Growth companies get lofty stock prices based on the growth, and investors like them because of the capital gains they can get on the appreciation of their stock price.

But in any industry, consolidation occurs, till you are left with two or three big boys who dominate the market, and an assortment of smaller players addressing niches the big boys don't find profitable.  Mature companies like that throw off gobs of cash, but don't have stock valus in th stratosphere.

When you trasnsition from growth to mature company, your stock price takes a beating, and investors whose interest is growth and capital gains are unhappy with you and make their displeasure known.

Bill Gates picked an appropriate time to step aside at Microsoft: he went out a winner, having built MS into a dominant company in its industry, and became for a time the richest man in the world.  But the markets MS served were saturated and further growth was increasingly hard to come by.  Steve Ballmer was left holding the bag and trying to support the stock price, and can't.  (To be fair, I don't think anyone else could either.)

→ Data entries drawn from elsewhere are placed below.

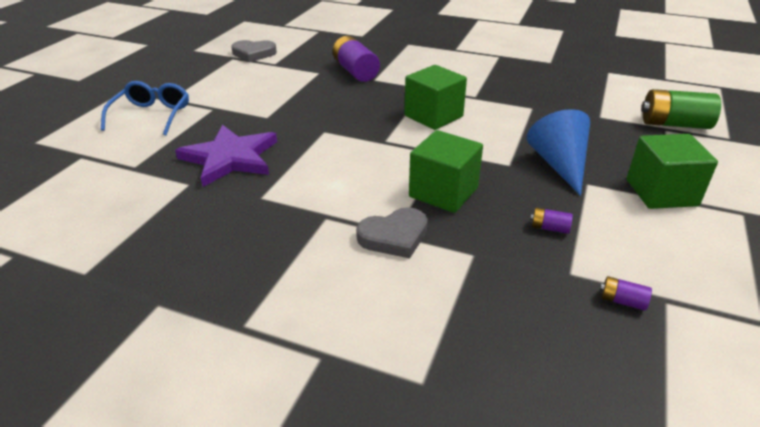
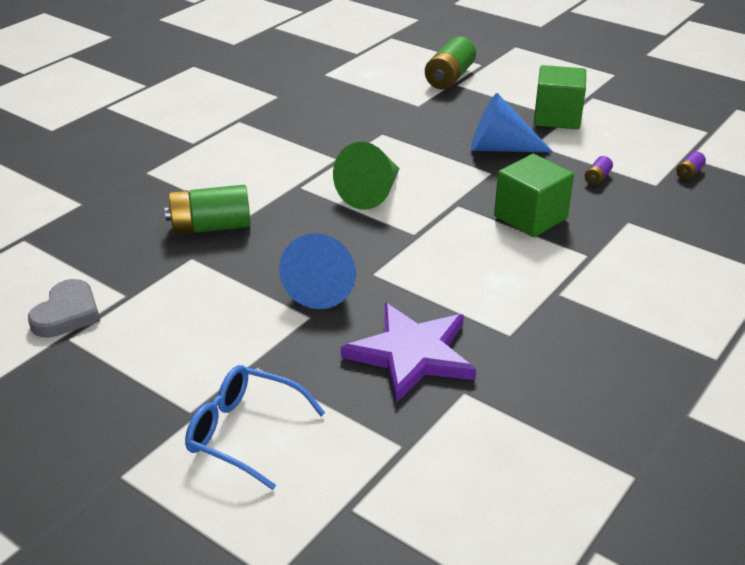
camera: 75 degrees left, 0 degrees up
(301, 116) = (323, 286): none -> blue cone
(355, 71) = (211, 227): purple battery -> green battery
(394, 236) = (597, 257): grey heart -> none
(433, 116) = (372, 193): green cube -> green cone

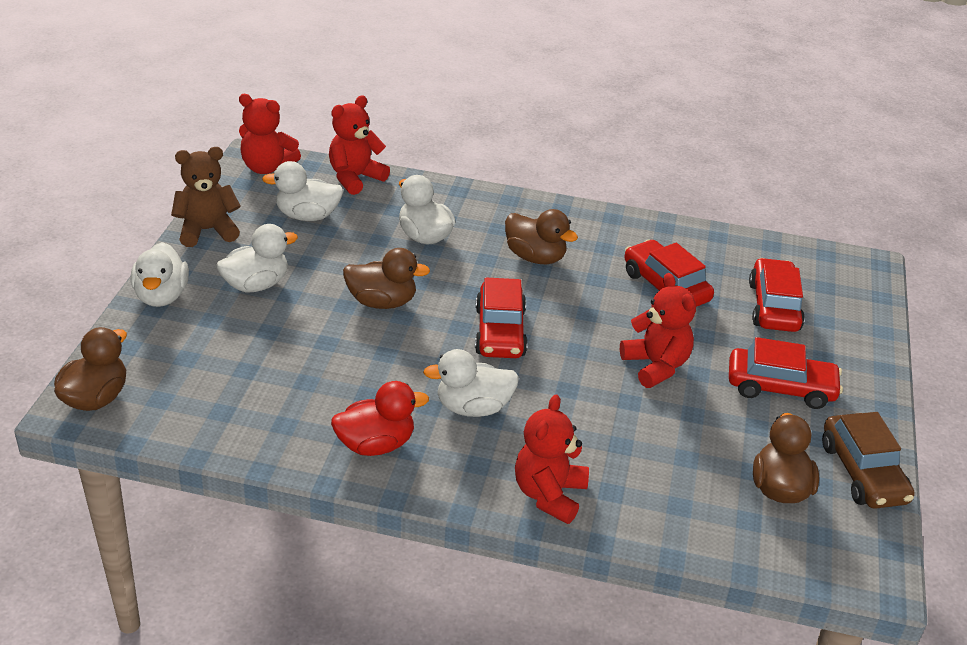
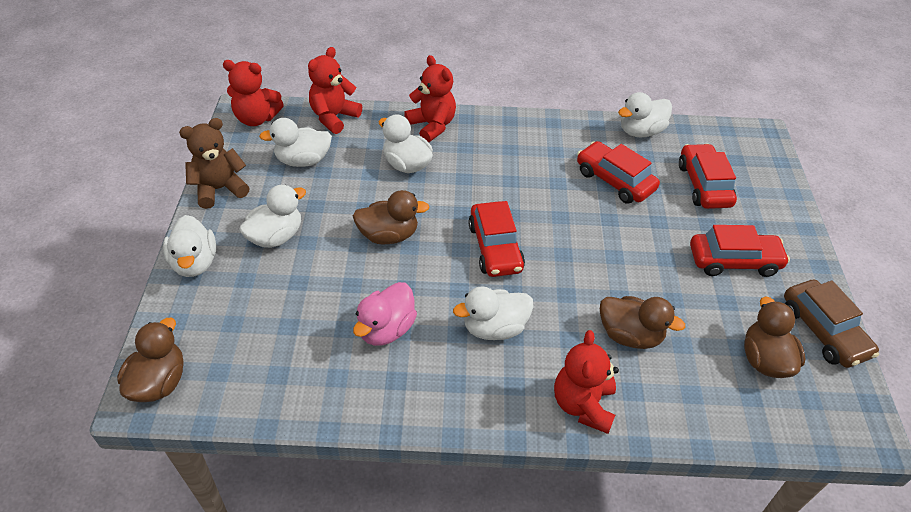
camera: 10 degrees left, 10 degrees up
(351, 389) = (386, 329): none -> pink duck
(376, 444) = (422, 382): red duck -> none
(535, 257) = (503, 170): brown duck -> brown duck (630, 335)
(656, 366) = (630, 258): red teddy bear -> red teddy bear (432, 126)
(716, 241) = (640, 131): none -> white duck

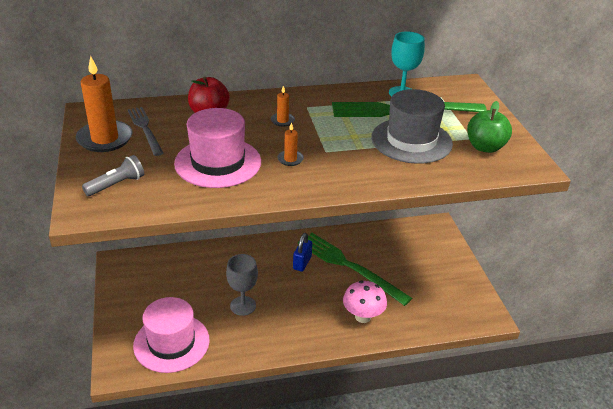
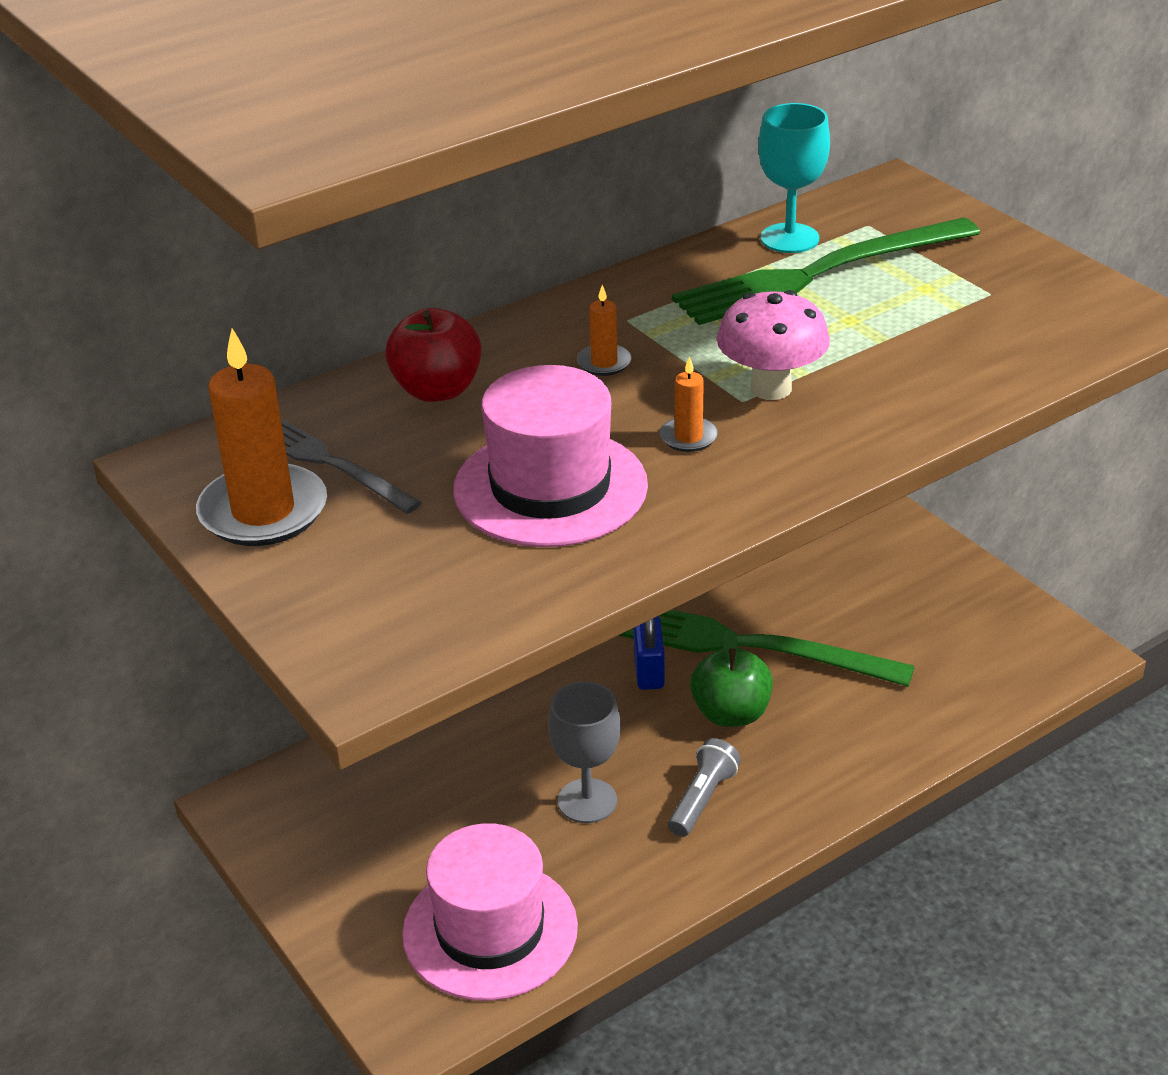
camera: 20 degrees left, 0 degrees up
(116, 184) = (382, 598): grey flashlight -> grey flashlight (702, 799)
(363, 317) = (842, 737): pink mushroom -> pink mushroom (771, 388)
(411, 141) = (886, 331): grey hat -> none
(485, 147) = (1028, 304): green apple -> green apple (731, 713)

One issue confronting any CEO is that the interests of the firm and the interests of the shareholders are not always identical.  The CEO want the company to survive, and still be there in ten years or twenty years.  Investors want results now, and what they desire in the short term interest can be against the long term interest of the enterprise in which they hold shares.

I'm confident Apple will still be around down the road.  Aside from a mountain of cash, they have a solid core business, revenues, and profits.  They are simply unlikely to find further growth, nd I don't see the iWatch providing it.